On the panel edition view right tab Field, select the proper Unit: bytes/sec.

Disk usage

Add a new panel and click on Add Query. The metric we are looking for this time is database_device_used_size to get the percentage of disk usage:

The database maximum size is given by the plan. In the example we are using a DS1, with 1GB (1073741824 Bytes).

On the right Panel tab, under Visualization section, select Gauge. Then, select on the tab Field, the proper unit: percent (0-100) and set as Max value 100.

The next step is to define the threshold values. Thresholds set the color of either the value text or the background depending on conditions that you define. Set one on 80% and the other on 95%.

Unfortunately, although this visualization gives a good way to check the disk space, no alerts are available for Gauge visualization.

Let’s prepare a Graph visualization to be able to set up an alert.

Setting up alerts with Grafana

First of all, you will need to define how you are going to be notified by the Grafana alerts. You can set up different ways to be notified at the Notification channels Alerting tab.

Please, keep in mind that every notification channel must be configured to work with the Grafana alerting feature. Once you have added the needed information on the Edit notification channel form, click on the Test button to ensure everything is working as expected.

Find extended information about notification channels on Grafana docs.

Create an alert rule

Only Graph visualization includes the alert feature. Let’s add an alert for the disk usage metric.

Given the following visualization of database_size_device_used_size:

Click on the Alert tab to add an alert to send a notification when the database is at 80% of its capacity.

In this example, a DS1 with 1GB of disk, we want to be notified when the disk is above 800MB (838860800 Bytes).

The rule will be evaluated every minute and the alert notification will be sent if this rule has been firing for more than 5 minutes:

At the bottom of the form, you can add the notification channels you want to include in this alert and customize the message that will be sent.

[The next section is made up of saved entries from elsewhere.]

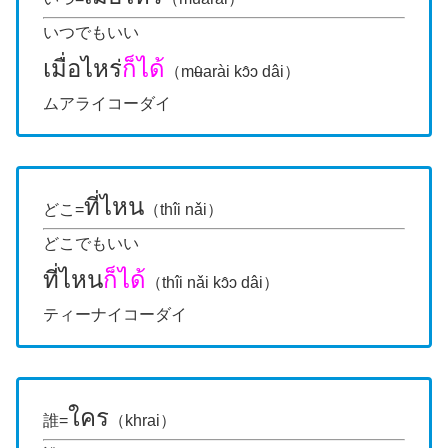
いつでもいい
เมื่อไหร่
ก็ได้
（mʉ̂arài kɔ̂ɔ dâi）
ムアライコーダイ
ที่ไหน
どこ=
（thîi nǎi）
どこでもいい
ที่ไหน
ก็ได้
（thîi nǎi kɔ̂ɔ dâi）
ティーナイコーダイ
ใคร
誰=
（khrai）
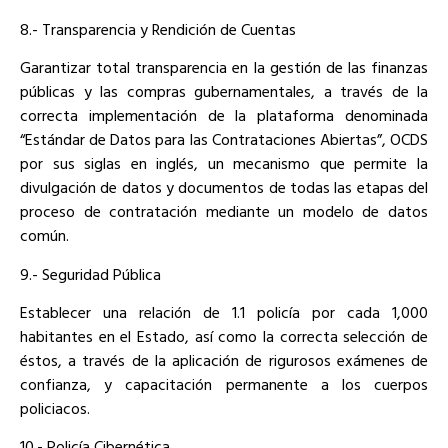
8.- Transparencia y Rendición de Cuentas
Garantizar total transparencia en la gestión de las finanzas
públicas y las compras gubernamentales, a través de la
correcta implementación de la plataforma denominada
“Estándar de Datos para las Contrataciones Abiertas”, OCDS
por sus siglas en inglés, un mecanismo que permite la
divulgación de datos y documentos de todas las etapas del
proceso de contratación mediante un modelo de datos
común.
9.- Seguridad Pública
Establecer una relación de 1.1 policía por cada 1,000
habitantes en el Estado, así como la correcta selección de
éstos, a través de la aplicación de rigurosos exámenes de
confianza, y capacitación permanente a los cuerpos
policiacos.
10.- Policía Cibernética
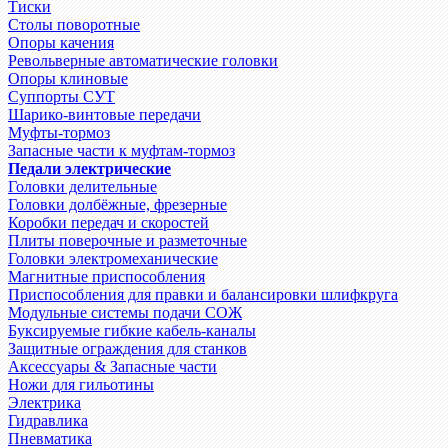
Тиски
Столы поворотные
Опоры качения
Револьверные автоматические головки
Опоры клиновые
Суппорты СУТ
Шарико-винтовые передачи
Муфты-тормоз
Запасные части к муфтам-тормоз
Педали электрические
Головки делительные
Головки долбёжные, фрезерные
Коробки передач и скоростей
Плиты поверочные и разметочные
Головки электромеханические
Магнитные приспособления
Приспособления для правки и балансировки шлифкруга
Модульные системы подачи СОЖ
Буксируемые гибкие кабель-каналы
Защитные ограждения для станков
Аксессуары & Запасные части
Ножи для гильотины
Электрика
Гидравлика
Пневматика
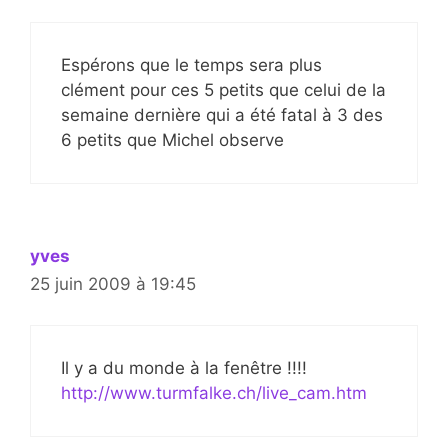
Espérons que le temps sera plus
clément pour ces 5 petits que celui de la
semaine dernière qui a été fatal à 3 des
6 petits que Michel observe
yves
25 juin 2009 à 19:45
Il y a du monde à la fenêtre !!!!
http://www.turmfalke.ch/live_cam.htm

Don’t forget to save your changes at the top right corner of the panel edition page.

Cluster monitoring

On Cluster databases, ONgDB and Neo4j Enterprise metrics will also be available. Please, check Neo4j Operation Manual to get a list of the available metrics.

In the following section, you will find a cluster dashboard example and how to use it.

Prometheus configuration file

Find the Prometheus target URL on your GrapheneDB database Insights tab. Please, note that we have removed the /metrics part from the given URL. Prometheus expects metrics to be available on targets on a path of /metrics.

In case you want to monitor all the cluster nodes, you will need to modify the given endpoint URL as in the following example:

global:
  scrape_interval:     15s  # By default, scrape targets every 15 seconds.
  evaluation_interval: 15s
 
scrape_configs:
  - job_name: 'graphenedb-prometheus'
    scheme: 'https'
    static_configs:
    - targets: ['db-1-aqocpxyfkjc1loorgcuq.graphenedb.com:24780', 'db-2-aqocpxyfkjc1loorgcuq.graphenedb.com:24780', 'db-3-aqocpxyfkjc1loorgcuq.graphenedb.com:24780']

Import/Load a dashboard

We’ve prepared some example dashboards that will help you to start quickly with a working version with the most important metrics. You can reach out to our support team, and we'll be happy to send the JSON files over.
The options you have are a Single database dashboard, a Cluster database dashboard for OngDB, and a Cluster database dashboard for Neo4j Enterprise.

Below you can see the screenshot of how it looks like for a Single database dashboard, as an example:

1227

Single database dashboard example

To load a dashboard JSON, click on the + icon on the left menu bar and then on the Import link. You can also just visit http://localhost:3000/dashboard/import

Finally click on Upload JSON file button, select the downloaded file and select your data source. Once you click on the Import button, the example dashboard will be loaded.

In case you want to export your dashboard to a JSON file, you can do it by clicking on the Share link near your dashboard name:

Visit the Export tab and click on the Save to file button.